Captured on film: From the 2006 anniversary celebrations, La Finta Giardinera starring Véronique Gens, with the Mozarteum Orchestra Salzburg conducted by Ivor Bolton.
Vienna State Opera
Gustav Mahler was one of its illustrious conductors, and members of the Vienna Philharmonic are recruited from its orchestra. In the waltz capital of the world, it has long been the venue of the city’s glittering annual opera ball.The Wiener Staatsoper was the first major building on Ringstrasse, commissioned by the Viennese “city expansion fund”. The Neo-Renaissance-style theatre of the Vienna Imperial Opera, as it then was, opened in 1869.
Mahler was required to convert from Judaism to Catholicism in order to be accepted as music director, a position he held from 1897 to 1907. Richard Strauss also occupied the post from 1919-1924.
Towards the end of World War II the opera was set alight by an American bombardment. The front section, which had been walled off as a precaution, remained intact, sparing the spectacular frescoes in the foyer. But the auditorium and stage were completely destroyed along with much of the original décor. The Staatsoper reopened in 1955 with Fidelio conducted by Karl Böhm, ushering in a golden era remarkable in particular for Elisabeth Schwarzkopf’s performances.

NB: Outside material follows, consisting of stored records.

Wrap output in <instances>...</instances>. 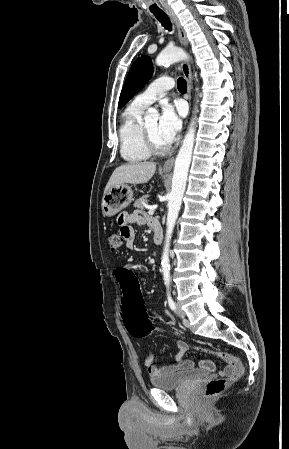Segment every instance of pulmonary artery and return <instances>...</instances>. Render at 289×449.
<instances>
[{"label": "pulmonary artery", "instance_id": "obj_1", "mask_svg": "<svg viewBox=\"0 0 289 449\" xmlns=\"http://www.w3.org/2000/svg\"><path fill=\"white\" fill-rule=\"evenodd\" d=\"M174 81L170 77H159L155 79L149 87L139 95H137L132 104L135 106L146 108L153 102L165 95L166 91L172 89Z\"/></svg>", "mask_w": 289, "mask_h": 449}]
</instances>
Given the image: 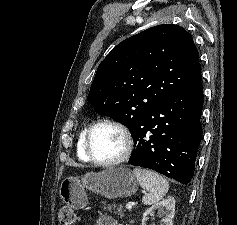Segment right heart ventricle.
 <instances>
[{
    "mask_svg": "<svg viewBox=\"0 0 237 225\" xmlns=\"http://www.w3.org/2000/svg\"><path fill=\"white\" fill-rule=\"evenodd\" d=\"M88 128H89L88 126H84L80 130L78 137H77V145H76L77 157L79 158V160L84 161V162L90 161L84 151V139H85V134H86Z\"/></svg>",
    "mask_w": 237,
    "mask_h": 225,
    "instance_id": "e07e8e85",
    "label": "right heart ventricle"
}]
</instances>
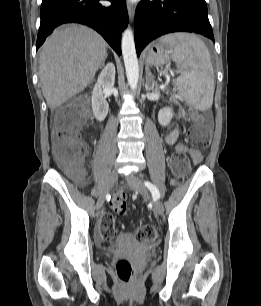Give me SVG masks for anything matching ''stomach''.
<instances>
[{
	"mask_svg": "<svg viewBox=\"0 0 261 306\" xmlns=\"http://www.w3.org/2000/svg\"><path fill=\"white\" fill-rule=\"evenodd\" d=\"M172 47L164 42L156 43L145 52V62L147 65L163 66L170 62L172 57Z\"/></svg>",
	"mask_w": 261,
	"mask_h": 306,
	"instance_id": "stomach-1",
	"label": "stomach"
}]
</instances>
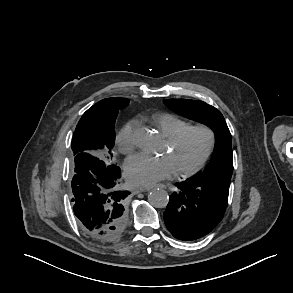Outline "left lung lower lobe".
Wrapping results in <instances>:
<instances>
[{
  "label": "left lung lower lobe",
  "mask_w": 293,
  "mask_h": 293,
  "mask_svg": "<svg viewBox=\"0 0 293 293\" xmlns=\"http://www.w3.org/2000/svg\"><path fill=\"white\" fill-rule=\"evenodd\" d=\"M230 182L195 178L178 185L164 212L167 229L177 239L192 241L211 232L222 220Z\"/></svg>",
  "instance_id": "obj_1"
}]
</instances>
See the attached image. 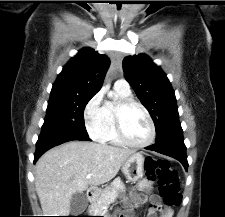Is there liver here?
Masks as SVG:
<instances>
[{"label":"liver","mask_w":225,"mask_h":217,"mask_svg":"<svg viewBox=\"0 0 225 217\" xmlns=\"http://www.w3.org/2000/svg\"><path fill=\"white\" fill-rule=\"evenodd\" d=\"M134 153L84 141L67 142L44 153L35 171V189L43 214L68 216L74 193L110 181ZM88 174H92L89 179Z\"/></svg>","instance_id":"obj_1"}]
</instances>
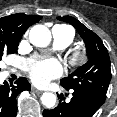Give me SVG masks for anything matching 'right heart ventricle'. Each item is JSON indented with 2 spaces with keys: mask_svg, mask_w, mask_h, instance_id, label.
I'll return each instance as SVG.
<instances>
[{
  "mask_svg": "<svg viewBox=\"0 0 117 117\" xmlns=\"http://www.w3.org/2000/svg\"><path fill=\"white\" fill-rule=\"evenodd\" d=\"M54 27L59 28L62 34L68 35L70 37L71 41L73 40L74 33L71 28H69L68 26H64V25H56Z\"/></svg>",
  "mask_w": 117,
  "mask_h": 117,
  "instance_id": "e07e8e85",
  "label": "right heart ventricle"
}]
</instances>
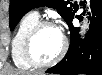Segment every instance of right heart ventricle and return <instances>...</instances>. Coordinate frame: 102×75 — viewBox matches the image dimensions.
I'll return each mask as SVG.
<instances>
[{"label": "right heart ventricle", "instance_id": "1", "mask_svg": "<svg viewBox=\"0 0 102 75\" xmlns=\"http://www.w3.org/2000/svg\"><path fill=\"white\" fill-rule=\"evenodd\" d=\"M37 21H39V15L35 12L26 13L21 18L13 35L11 42V55L13 62L19 68L28 69L32 66L25 56L23 43L27 34Z\"/></svg>", "mask_w": 102, "mask_h": 75}]
</instances>
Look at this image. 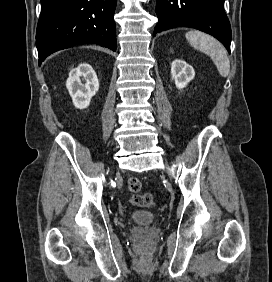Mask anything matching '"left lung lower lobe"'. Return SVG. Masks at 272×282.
<instances>
[{"instance_id": "1", "label": "left lung lower lobe", "mask_w": 272, "mask_h": 282, "mask_svg": "<svg viewBox=\"0 0 272 282\" xmlns=\"http://www.w3.org/2000/svg\"><path fill=\"white\" fill-rule=\"evenodd\" d=\"M225 0H157L156 33L175 27L199 29L217 38L230 53L231 27L224 12Z\"/></svg>"}]
</instances>
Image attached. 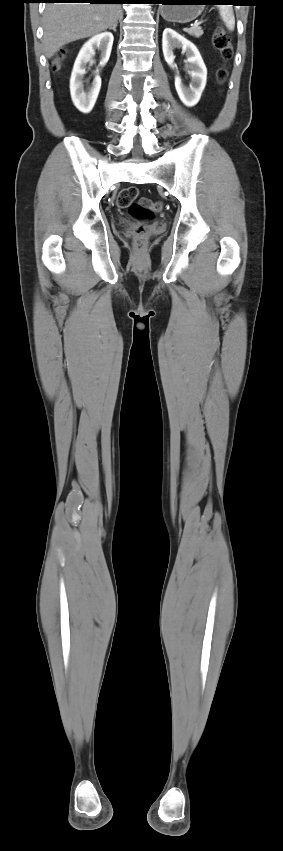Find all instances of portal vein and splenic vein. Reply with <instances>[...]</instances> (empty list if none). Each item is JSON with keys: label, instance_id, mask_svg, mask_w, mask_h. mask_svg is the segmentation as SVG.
<instances>
[{"label": "portal vein and splenic vein", "instance_id": "obj_1", "mask_svg": "<svg viewBox=\"0 0 283 851\" xmlns=\"http://www.w3.org/2000/svg\"><path fill=\"white\" fill-rule=\"evenodd\" d=\"M200 24H201V22H195V23H194V27H197V26H199Z\"/></svg>", "mask_w": 283, "mask_h": 851}]
</instances>
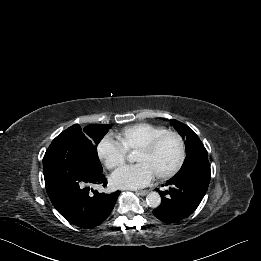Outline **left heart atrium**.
I'll list each match as a JSON object with an SVG mask.
<instances>
[{
	"mask_svg": "<svg viewBox=\"0 0 261 261\" xmlns=\"http://www.w3.org/2000/svg\"><path fill=\"white\" fill-rule=\"evenodd\" d=\"M156 176L146 164L137 163L115 171L110 177V183L119 189H137L151 184Z\"/></svg>",
	"mask_w": 261,
	"mask_h": 261,
	"instance_id": "39dd6f15",
	"label": "left heart atrium"
}]
</instances>
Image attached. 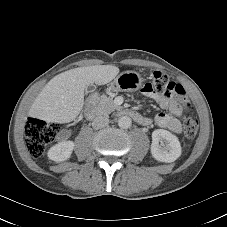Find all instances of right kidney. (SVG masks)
I'll use <instances>...</instances> for the list:
<instances>
[{
	"instance_id": "right-kidney-1",
	"label": "right kidney",
	"mask_w": 227,
	"mask_h": 227,
	"mask_svg": "<svg viewBox=\"0 0 227 227\" xmlns=\"http://www.w3.org/2000/svg\"><path fill=\"white\" fill-rule=\"evenodd\" d=\"M74 149L73 141H63L48 150V158L55 162H62L70 158Z\"/></svg>"
}]
</instances>
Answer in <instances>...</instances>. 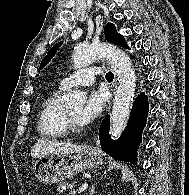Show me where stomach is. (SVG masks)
Instances as JSON below:
<instances>
[{"label":"stomach","mask_w":189,"mask_h":195,"mask_svg":"<svg viewBox=\"0 0 189 195\" xmlns=\"http://www.w3.org/2000/svg\"><path fill=\"white\" fill-rule=\"evenodd\" d=\"M102 163L99 149L87 146L81 152L73 154L50 153L38 158L33 171L45 184L62 182L72 178L77 172L97 167Z\"/></svg>","instance_id":"0dacf381"}]
</instances>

Fun fact: It was at the Vienna Imperial Opera that Mahler introduced the custom of dimming the lights of a theatre during performances; a practice that initially outraged patrons but has become a given in our concert-going lives.
One to watch: Simone Young conducts Strauss’s Daphne in December 2011.
Captured on film: Anna Netrekbo’s Carmen.
Palais Garnier, Paris
Home to the Opéra national de Paris, this immense, gilded marble palace was built on the orders of Napoleon III as part of the Baron Haussmann’s overhaul of the city. The ensuing architecture competition was won by the then little-known Charles Garnier. Building began in 1860 but was not completed until 1875 due to intervening circumstances including the Franco-Prussian war.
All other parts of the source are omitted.